> **PROBLEM REQUIREMENTS**: Would you retype all of these records exactly?

[Shape boundary entries]
● ● ● ● ●
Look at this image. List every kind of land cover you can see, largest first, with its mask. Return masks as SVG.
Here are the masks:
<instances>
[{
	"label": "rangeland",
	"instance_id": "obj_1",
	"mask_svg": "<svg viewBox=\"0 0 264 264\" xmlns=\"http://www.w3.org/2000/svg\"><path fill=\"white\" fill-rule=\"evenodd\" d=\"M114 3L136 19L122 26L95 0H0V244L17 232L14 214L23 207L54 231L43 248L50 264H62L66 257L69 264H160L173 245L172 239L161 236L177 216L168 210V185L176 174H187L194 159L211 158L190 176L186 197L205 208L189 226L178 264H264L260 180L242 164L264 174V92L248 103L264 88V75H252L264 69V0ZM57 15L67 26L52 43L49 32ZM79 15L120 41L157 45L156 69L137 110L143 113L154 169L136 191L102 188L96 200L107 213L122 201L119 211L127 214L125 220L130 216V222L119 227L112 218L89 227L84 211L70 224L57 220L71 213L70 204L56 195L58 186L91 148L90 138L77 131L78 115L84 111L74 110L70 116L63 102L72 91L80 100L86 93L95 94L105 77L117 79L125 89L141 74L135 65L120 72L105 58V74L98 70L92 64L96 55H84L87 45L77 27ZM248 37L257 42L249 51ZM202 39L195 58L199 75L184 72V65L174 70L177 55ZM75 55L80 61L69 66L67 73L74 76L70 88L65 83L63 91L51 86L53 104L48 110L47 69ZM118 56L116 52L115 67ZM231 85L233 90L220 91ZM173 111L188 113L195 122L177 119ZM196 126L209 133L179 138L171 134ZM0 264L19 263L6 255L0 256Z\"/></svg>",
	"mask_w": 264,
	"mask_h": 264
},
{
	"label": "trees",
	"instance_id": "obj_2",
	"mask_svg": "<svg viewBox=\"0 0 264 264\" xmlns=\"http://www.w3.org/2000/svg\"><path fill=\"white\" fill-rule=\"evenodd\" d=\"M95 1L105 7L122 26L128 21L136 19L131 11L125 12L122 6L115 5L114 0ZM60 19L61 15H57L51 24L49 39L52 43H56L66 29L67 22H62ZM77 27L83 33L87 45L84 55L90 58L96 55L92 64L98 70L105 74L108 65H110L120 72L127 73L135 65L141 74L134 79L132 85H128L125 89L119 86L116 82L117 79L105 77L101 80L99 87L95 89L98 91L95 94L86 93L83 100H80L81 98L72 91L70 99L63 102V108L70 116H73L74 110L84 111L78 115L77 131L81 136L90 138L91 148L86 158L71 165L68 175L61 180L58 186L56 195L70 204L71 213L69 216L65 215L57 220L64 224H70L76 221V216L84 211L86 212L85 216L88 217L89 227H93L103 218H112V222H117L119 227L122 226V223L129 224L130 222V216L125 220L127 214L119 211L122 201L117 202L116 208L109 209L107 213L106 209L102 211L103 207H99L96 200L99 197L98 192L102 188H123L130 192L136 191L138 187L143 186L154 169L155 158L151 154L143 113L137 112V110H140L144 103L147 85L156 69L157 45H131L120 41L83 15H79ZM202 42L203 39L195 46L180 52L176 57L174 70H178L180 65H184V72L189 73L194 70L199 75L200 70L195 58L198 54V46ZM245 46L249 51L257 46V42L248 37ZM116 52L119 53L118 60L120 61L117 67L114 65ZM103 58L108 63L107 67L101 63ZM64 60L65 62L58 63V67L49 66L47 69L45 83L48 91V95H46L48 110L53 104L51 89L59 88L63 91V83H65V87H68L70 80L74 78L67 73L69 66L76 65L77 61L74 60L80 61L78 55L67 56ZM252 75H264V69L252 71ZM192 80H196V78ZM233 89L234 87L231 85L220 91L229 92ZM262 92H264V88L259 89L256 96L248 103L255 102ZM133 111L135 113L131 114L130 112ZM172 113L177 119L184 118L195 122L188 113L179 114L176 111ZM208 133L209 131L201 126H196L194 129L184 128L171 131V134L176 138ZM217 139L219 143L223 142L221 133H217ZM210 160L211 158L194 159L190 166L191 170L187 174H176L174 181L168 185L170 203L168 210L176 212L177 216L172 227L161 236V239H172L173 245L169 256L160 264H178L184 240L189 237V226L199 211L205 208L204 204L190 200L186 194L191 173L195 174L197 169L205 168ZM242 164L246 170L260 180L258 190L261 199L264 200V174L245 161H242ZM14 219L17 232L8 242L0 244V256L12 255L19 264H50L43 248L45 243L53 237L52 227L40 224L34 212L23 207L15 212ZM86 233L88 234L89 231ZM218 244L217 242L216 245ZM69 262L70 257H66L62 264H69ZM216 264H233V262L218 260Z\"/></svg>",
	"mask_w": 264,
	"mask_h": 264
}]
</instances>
● ● ● ● ●
> **WORKED ANSWER**:
Look at this image. List every kind of land cover you can see, largest first, with its mask. Return masks as SVG.
Here are the masks:
<instances>
[{
	"label": "rangeland",
	"instance_id": "obj_1",
	"mask_svg": "<svg viewBox=\"0 0 264 264\" xmlns=\"http://www.w3.org/2000/svg\"><path fill=\"white\" fill-rule=\"evenodd\" d=\"M114 3L136 19L122 26L95 0H0V244L17 232L14 214L23 207L54 231L43 248L50 264H62L66 257L69 264H160L173 245L172 239L161 236L177 216L168 210V185L176 174H187L194 159L211 158L190 176L186 197L205 208L189 226L178 264H264L260 180L242 164L264 174V92L248 103L264 88V75H252L264 69V0ZM57 15L67 26L52 43L49 32ZM79 15L120 41L157 45L156 69L137 110L143 113L154 169L136 191L102 188L96 200L107 213L122 201L119 211L127 214L125 220L130 216V222L119 227L112 218L89 227L84 211L70 224L57 220L71 213L70 204L56 195L58 186L91 148L90 138L77 131L78 115L84 111L74 110L70 116L63 102L72 91L80 100L86 93L95 94L105 77L117 79L125 89L141 74L135 65L120 72L105 58V74L98 70L92 64L96 55H84L87 45L77 27ZM248 37L257 42L249 51ZM202 39L195 58L199 75L184 72V65L174 70L177 55ZM75 55L80 61L69 66L67 73L74 76L70 88L65 83L63 91L51 86L53 104L48 110L47 69ZM118 56L116 52L115 67ZM231 85L233 90L220 91ZM173 111L188 113L195 122L177 119ZM196 126L209 133L179 138L171 134ZM0 264L19 263L6 255L0 256Z\"/></svg>",
	"mask_w": 264,
	"mask_h": 264
},
{
	"label": "trees",
	"instance_id": "obj_2",
	"mask_svg": "<svg viewBox=\"0 0 264 264\" xmlns=\"http://www.w3.org/2000/svg\"><path fill=\"white\" fill-rule=\"evenodd\" d=\"M95 1L105 7L122 26L128 21L136 19L131 11L125 12L122 6L115 5L114 0ZM60 19L61 15H57L51 24L49 39L52 43H56L66 29L67 22H62ZM77 27L83 33L87 45L84 55L90 58L96 55L92 64L98 70L105 74L108 65H110L120 72L127 73L135 65L141 74L134 79L132 85H128L125 89L119 86L116 82L117 79L105 77L101 80L99 87L95 89L98 91L95 94L86 93L83 100H80L81 98L72 91L70 99L63 102V108L70 116H73L74 110L84 111L78 115L77 131L81 136L90 138L91 148L86 158L71 165L68 175L61 180L58 186L56 195L70 204L71 213L69 216L65 215L57 220L64 224H70L76 221V216L84 211L86 212L85 216L88 217L89 227H93L103 218H112V222H117L119 227L122 226V223L129 224L130 222V216L125 220L127 214L119 211L122 201L117 202L116 208L109 209L107 213L106 209L102 211L103 207H99L96 200L99 197L98 192L102 188H123L130 192L136 191L138 187L143 186L154 169L155 158L151 154L143 113L137 112V110H140L144 103L147 85L156 69L157 45H131L120 41L83 15H79ZM202 42L203 39L195 46L180 52L176 57L174 70H178L180 65H184V72L189 73L194 70L199 75L200 70L195 58L198 54V46ZM245 46L249 51L257 46V42L248 37ZM116 52L119 53L118 60L120 61L117 67L114 65ZM103 58L108 63L107 67L101 63ZM64 60L65 62L58 63V67L49 66L47 69L45 83L48 91V95H46L48 110L53 104L51 89L59 88L63 91V83H65V87H68L70 80L74 78L67 73L69 66L76 65L77 61L74 60L80 61L78 55L67 56ZM252 75H264V69L252 71ZM192 80H196V78ZM233 89L234 87L231 85L220 91L229 92ZM262 92H264V88L259 89L256 96L248 103L255 102ZM133 111L135 113L131 114L130 112ZM172 113L177 119L184 118L195 122L188 113L179 114L176 111ZM208 133L209 131L201 126H196L194 129L184 128L171 131V134L176 138ZM217 139L219 143L223 142L221 133H217ZM210 160L211 158L194 159L190 166L191 170L187 174H176L174 181L168 185L170 203L168 210L176 212L177 216L172 227L161 236V239H172L173 245L169 256L160 264H178L184 240L189 237V226L199 211L205 208L204 204L190 200L186 194L191 173L195 174L197 169L205 168ZM242 164L246 170L260 180L258 190L261 199L264 200V174L245 161H242ZM14 219L17 232L8 242L0 244V256L12 255L19 264H50L43 248L45 243L53 237L52 227L40 224L34 212L23 207L15 212ZM86 233L88 234L89 231ZM218 244L217 242L216 245ZM69 262L70 257H66L62 264H69ZM216 264H233V262L218 260Z\"/></svg>",
	"mask_w": 264,
	"mask_h": 264
}]
</instances>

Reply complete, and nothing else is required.